CNN O.J. Simpson Trial

Private detective tracked down Fuhrman tapes

August 22, 1995

From Correspondent Art Harris

LOS ANGELES (CNN) -- While Judge Lance Ito debates whether to admit the Mark Fuhrman tapes as evidence in the O.J. Simpson trial, the private investigator who found the tapes says he still doesn't know exactly what's in them. But he won't forget the anonymous call that led him to them.

[Cochran] Everyone wants to hear just what the former Los Angeles Police detective said on the tapes made by an aspiring screenwriter. According to Simpson attorney Johnnie Cochran, there are at least 17 incidents on the tapes in which Fuhrman talked about "planting evidence and covering up police misconduct." (170k aiff)

[McKenna] Much of what is known so far is what Simpson lawyers have said in court, along with what's been leaked to the press. Even Pat McKenna, the Simpson private detective who tracked down the tapes, is in the same boat. All he knows is he had to work to get them. It was an anonymous call he got in July 1995 that pointed him to the tapes. "This individual said there's a woman named Laura, gave me a phone number and said this woman had Mark Fuhrman on tape and I should listen to it," McKenna said.

[McKinny] McKenna called the number. "Laura" turned out to be Laura Hart McKinny, a college professor and aspiring screenwriter in North Carolina. When he spoke to her, McKenna said, "I told her I was an investigator on the Simpson case and in my heart of hearts I felt this man was innocent. And I understand she had some tapes, and please don't hang up the phone. I said, 'Let me beg. Don't hang up. I'm begging to hear those tapes.' You have to beg in this business once in a while."

But begging wasn't enough. The defense had to go court in North Carolina to get the tapes turned over.

McKenna has been pounding the pavement for Simpson's defense team for more than a year, visiting the crime scene and talking to Simpson in jail, trying to dig up information lawyers can use to raise reasonable doubt. Attorney F. Lee Bailey said, "My colleague Melvin Belli once said, 'If your investigator is good enough, most any lawyer will do.' That's a bit of an overstatement, but not by much." Still, McKenna says he often has to tell the dream team another promising lead has turned into just a dry hole.
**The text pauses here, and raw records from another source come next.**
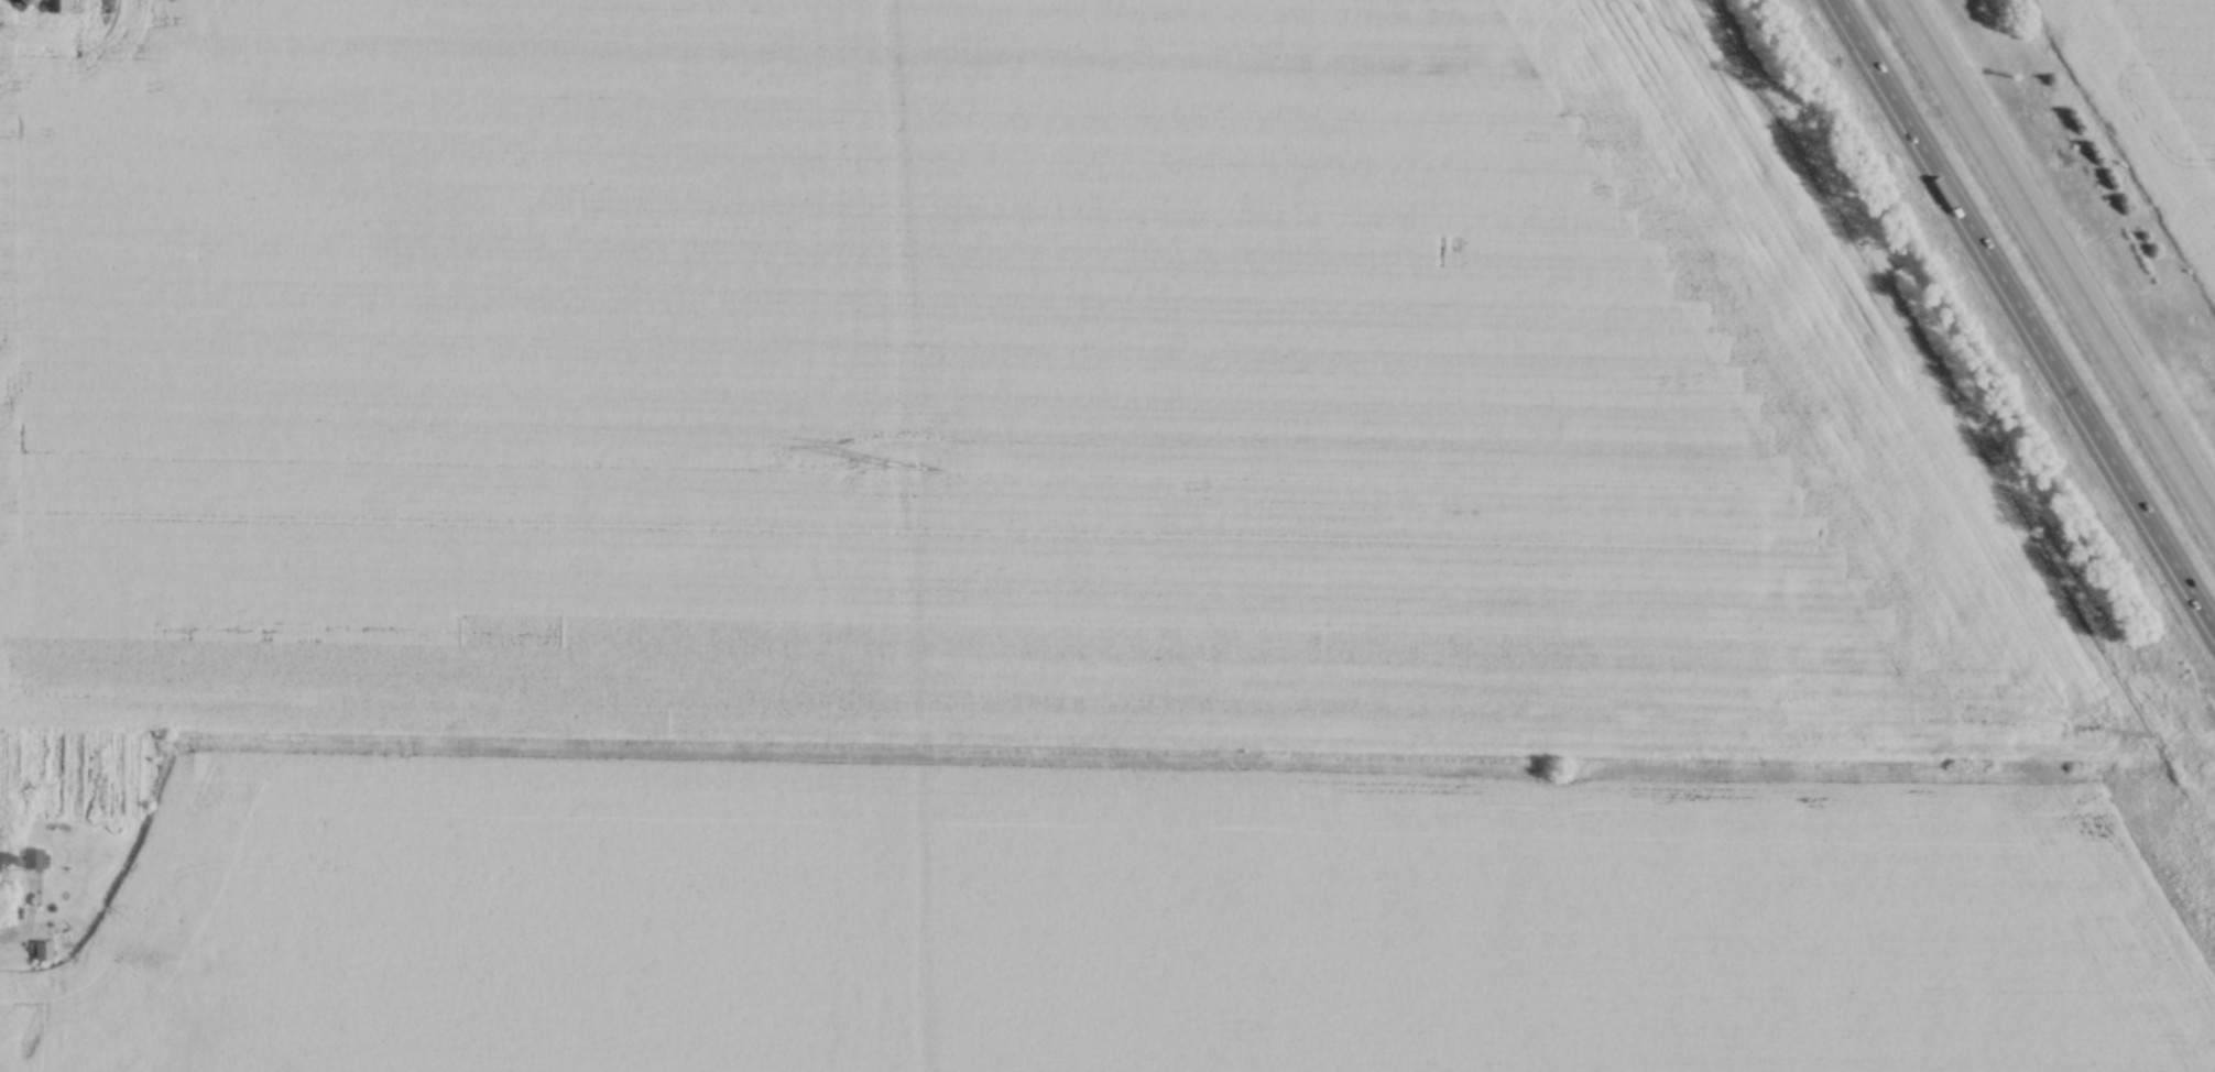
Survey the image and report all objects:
building: (26, 0)
building: (56, 5)
road: (2057, 259)
road: (2022, 316)
power tower: (898, 463)
building: (25, 857)
road: (19, 935)
building: (41, 948)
"There's a lot of too-good-to-be-true. These tapes were too good to be true. But you still press and pursue. I've had a 100 too-good-to-be-trues, and 99 of them were too good to be true. But the tapes were good and true," he said.

McKenna claims he's found dozens of witnesses to impeach Fuhrman, but other Fuhrman tips have turned out to be nothing more than wild rumors. "We had a tip that he'd been to the South African embassy and made a big stink in there how he loved apartheid and how it was legal to shoot black people in South Africa," McKenna said. He checked it out, but the people at the embassy told him it was bogus.

[Garcetti] Since the tapes came to light, both sides in the case have tried to take credit for them. District Attorney Gil Garcetti, for example, has said on camera, "We were the first ones who brought it to the attention of the court."

Defense sources tell CNN that if the Fuhrman tapes are ever admitted, they may not need to call other witnesses to prove their claim Fuhrman is a racist who lied under oath. And if Simpson's lawyers can prove Fuhrman lied, sources say, the defense will ask the judge to throw out not only the bloody glove Fuhrman found, but also the rest of the evidence police gathered at Simpson's home.